Top of Excerpted data

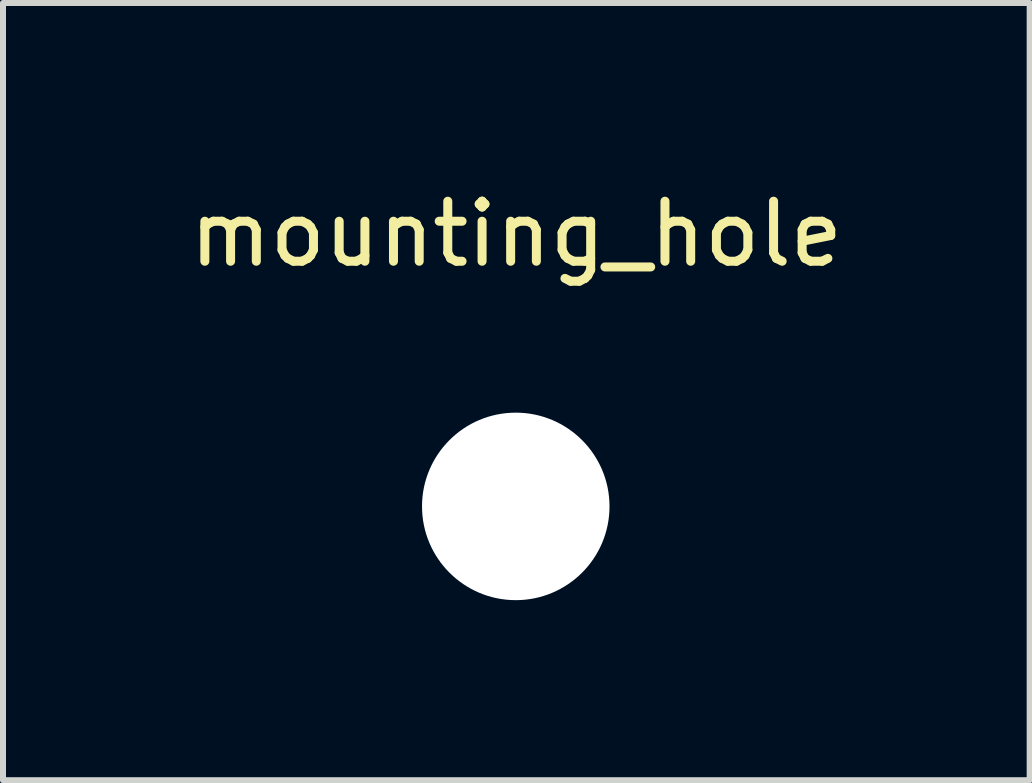
<source format=kicad_pcb>
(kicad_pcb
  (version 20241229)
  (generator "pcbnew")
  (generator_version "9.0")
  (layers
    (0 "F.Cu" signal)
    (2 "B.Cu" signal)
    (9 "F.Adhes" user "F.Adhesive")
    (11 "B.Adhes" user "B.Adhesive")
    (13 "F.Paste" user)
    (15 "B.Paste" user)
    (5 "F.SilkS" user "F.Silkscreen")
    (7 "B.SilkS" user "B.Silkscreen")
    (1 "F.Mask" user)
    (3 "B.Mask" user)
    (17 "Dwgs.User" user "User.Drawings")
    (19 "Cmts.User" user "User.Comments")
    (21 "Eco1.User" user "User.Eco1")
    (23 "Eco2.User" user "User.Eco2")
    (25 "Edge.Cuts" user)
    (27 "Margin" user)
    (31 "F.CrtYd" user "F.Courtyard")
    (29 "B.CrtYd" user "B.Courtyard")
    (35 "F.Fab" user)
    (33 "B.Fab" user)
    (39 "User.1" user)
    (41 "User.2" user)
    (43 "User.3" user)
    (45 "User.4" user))
  (footprint "mounting_hole"
    (layer "F.Cu")
    (at 5.954 5.448)
    (property "Reference" "mounting_hole" (at -0.4 -4.6 0) (layer "F.SilkS") (effects (font (size 1 1) (thickness 0.15))))
    (attr through_hole)
    (pad "" np_thru_hole circle (at -0.41 -0.06) (size 3.124 3.124) (drill 3.124) (layers "*.Cu" "*.Mask")))
  (gr_rect
    (start -3 -3)
    (end 14.107 9.95)
    (stroke (width 0.1) (type default))
    (fill no)
    (layer "Edge.Cuts")))
</source>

Bottom of Excerpted data

*Aim of the task*:
The answer is each line from the entries above in which the word "Adhesive" occurs.

*Result for this task*:
    (9 "F.Adhes" user "F.Adhesive")
    (11 "B.Adhes" user "B.Adhesive")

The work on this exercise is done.